Oil, Grease, and Freedom.
June 6, 2012 § Leave a comment
Today, I took my first steps to getting a motorcycle.
I haven’t done a lot of things specifically for me. I haven’t gone traveling on my own, and I haven’t had the ability to just disappear in a long time. That will hopefully all change very soon.
I never thought this would be something I would pursue. I’ve always thought motorcycles were cool, but I didn’t ride them very often as a kid. It’s only in the last 3 weeks that I’ve become interested. I don’t think it’s just a phase either. What a motorcycle encapsulates for me is freedom, the ability to go almost anywhere you want at anytime. Independence. Man and machine. Oil, grease and freedom.

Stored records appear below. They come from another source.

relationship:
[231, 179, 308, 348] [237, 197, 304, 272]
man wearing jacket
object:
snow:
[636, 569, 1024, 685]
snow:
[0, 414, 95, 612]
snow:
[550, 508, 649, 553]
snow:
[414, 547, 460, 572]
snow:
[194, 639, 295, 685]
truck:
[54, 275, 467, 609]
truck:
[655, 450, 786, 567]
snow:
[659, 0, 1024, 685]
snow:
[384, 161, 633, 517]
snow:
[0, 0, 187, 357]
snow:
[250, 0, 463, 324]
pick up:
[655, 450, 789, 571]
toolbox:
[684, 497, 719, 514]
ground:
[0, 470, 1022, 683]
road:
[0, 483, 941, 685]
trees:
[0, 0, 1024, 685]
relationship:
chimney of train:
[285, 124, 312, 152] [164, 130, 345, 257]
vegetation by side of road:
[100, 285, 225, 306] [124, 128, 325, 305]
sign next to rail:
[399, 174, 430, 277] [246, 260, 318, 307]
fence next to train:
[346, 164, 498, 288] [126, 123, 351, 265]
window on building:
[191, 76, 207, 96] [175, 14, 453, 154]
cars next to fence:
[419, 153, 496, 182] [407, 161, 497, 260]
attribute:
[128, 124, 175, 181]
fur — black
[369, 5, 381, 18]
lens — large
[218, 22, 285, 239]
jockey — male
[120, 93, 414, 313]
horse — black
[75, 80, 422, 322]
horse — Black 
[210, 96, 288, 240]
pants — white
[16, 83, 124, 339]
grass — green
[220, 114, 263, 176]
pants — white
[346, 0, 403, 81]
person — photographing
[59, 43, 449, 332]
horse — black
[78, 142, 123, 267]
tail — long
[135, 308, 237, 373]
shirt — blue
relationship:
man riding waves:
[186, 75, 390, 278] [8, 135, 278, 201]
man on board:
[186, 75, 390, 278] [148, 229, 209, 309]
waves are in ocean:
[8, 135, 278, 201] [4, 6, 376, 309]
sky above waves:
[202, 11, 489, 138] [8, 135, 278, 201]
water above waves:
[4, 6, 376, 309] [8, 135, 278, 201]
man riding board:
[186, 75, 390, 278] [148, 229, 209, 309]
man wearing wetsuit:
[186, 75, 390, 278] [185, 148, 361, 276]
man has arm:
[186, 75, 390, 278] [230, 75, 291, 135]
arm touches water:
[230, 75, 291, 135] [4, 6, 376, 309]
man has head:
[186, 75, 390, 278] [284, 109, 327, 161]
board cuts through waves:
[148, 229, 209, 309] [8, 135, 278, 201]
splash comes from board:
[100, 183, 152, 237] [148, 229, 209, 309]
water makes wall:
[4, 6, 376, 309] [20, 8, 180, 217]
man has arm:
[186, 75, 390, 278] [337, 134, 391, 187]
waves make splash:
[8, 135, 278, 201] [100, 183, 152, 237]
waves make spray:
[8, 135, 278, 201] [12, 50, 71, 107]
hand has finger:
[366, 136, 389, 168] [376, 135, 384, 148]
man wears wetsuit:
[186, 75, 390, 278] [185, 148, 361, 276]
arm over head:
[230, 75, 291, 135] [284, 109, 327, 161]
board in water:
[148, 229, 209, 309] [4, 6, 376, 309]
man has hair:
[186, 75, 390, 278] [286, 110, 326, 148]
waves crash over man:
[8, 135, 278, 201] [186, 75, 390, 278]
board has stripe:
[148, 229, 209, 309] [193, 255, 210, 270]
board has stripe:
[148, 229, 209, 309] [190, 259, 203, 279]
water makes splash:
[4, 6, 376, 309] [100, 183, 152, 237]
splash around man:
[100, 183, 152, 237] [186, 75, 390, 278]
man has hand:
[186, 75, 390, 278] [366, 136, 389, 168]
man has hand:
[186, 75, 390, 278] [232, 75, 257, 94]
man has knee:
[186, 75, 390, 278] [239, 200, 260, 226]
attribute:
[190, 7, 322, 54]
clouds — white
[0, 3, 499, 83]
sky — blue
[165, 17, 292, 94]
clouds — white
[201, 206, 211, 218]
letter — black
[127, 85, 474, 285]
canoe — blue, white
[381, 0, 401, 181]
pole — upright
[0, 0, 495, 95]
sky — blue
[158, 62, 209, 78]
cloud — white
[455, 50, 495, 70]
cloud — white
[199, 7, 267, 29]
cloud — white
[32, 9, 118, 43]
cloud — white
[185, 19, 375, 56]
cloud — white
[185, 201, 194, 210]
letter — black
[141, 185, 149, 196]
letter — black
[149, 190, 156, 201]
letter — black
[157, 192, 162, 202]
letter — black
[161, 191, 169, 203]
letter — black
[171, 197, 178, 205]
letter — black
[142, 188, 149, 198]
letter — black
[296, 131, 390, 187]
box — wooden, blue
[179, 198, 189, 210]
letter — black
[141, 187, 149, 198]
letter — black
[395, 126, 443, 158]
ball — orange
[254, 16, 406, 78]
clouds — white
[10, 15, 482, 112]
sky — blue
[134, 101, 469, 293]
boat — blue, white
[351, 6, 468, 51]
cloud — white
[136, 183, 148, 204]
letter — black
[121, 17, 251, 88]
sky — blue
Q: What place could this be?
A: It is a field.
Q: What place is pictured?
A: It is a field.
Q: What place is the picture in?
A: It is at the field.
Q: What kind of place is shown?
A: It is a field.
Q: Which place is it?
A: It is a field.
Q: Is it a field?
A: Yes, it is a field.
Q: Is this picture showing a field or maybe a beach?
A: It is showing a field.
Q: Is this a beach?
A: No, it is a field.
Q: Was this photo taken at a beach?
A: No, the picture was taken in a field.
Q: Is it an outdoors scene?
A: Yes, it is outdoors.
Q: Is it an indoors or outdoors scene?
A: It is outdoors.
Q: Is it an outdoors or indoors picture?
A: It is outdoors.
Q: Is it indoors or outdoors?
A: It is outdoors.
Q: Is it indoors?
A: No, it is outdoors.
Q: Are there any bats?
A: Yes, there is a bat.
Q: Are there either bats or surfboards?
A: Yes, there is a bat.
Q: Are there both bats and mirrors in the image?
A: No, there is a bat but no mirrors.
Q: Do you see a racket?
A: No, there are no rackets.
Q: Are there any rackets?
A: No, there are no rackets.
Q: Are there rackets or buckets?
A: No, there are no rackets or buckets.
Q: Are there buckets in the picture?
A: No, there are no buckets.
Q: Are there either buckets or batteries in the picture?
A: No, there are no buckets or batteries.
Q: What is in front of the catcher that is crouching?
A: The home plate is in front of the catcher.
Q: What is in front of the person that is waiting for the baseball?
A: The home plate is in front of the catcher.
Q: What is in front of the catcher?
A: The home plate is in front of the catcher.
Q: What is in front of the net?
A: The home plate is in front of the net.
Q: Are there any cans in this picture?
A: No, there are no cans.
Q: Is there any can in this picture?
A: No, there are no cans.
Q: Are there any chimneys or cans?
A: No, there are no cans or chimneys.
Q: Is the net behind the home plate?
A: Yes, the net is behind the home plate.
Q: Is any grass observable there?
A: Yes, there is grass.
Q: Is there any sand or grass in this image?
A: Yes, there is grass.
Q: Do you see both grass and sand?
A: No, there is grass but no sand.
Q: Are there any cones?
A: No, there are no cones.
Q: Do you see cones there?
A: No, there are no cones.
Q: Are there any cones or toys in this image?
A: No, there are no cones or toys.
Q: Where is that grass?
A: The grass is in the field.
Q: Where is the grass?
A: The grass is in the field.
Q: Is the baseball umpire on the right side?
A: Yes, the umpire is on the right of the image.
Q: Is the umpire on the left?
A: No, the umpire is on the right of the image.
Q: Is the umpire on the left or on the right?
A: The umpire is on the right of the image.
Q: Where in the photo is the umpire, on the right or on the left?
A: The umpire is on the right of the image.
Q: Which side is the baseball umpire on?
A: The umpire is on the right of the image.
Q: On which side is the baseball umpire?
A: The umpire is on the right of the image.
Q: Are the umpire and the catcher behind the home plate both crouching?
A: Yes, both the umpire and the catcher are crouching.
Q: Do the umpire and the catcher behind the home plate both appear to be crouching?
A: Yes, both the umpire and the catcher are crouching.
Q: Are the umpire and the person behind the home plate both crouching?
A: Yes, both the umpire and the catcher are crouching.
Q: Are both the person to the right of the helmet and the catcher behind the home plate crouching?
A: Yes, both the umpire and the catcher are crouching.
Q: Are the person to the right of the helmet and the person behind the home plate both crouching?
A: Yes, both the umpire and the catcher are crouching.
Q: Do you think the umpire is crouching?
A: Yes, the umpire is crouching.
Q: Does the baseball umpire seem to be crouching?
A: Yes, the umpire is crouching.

It’s been a crazy month. I never thought I would start this blog back up again, and I never thought I would be in this headspace. I’m comfortably, uncomfortable. Does that make any sense? I guess what I mean is that in the last month I have been forced to grow in a lot of ways I never planned. I wasn’t sure what to make of it at first, but I’ve grown fond of facing new challenges and finding ways to overcome mental obstacles that even 2 months ago I would have faltered and slipped into a funk.
I was brought to a crossroads a month ago. A fork in the road. I had a choice of either staying with what I knew, or taking a chance. Before I knew what was happening I was being dragged off of the road I had been on for the last 3 years and seeing life in a whole different light. Essentially, it seems as if I was shown how to actually live. Regardless where this road takes me, I’ll be able to look back at that moment and know that it changed my life. I’m ready to start living now. Fuck being safe all the time, that’s not how I learn. I’ll dance with the prospect of failure as long as I grow from the experience.
A bike, a girl, and a destination. These are the things on my mind right now. A simple life. A real life.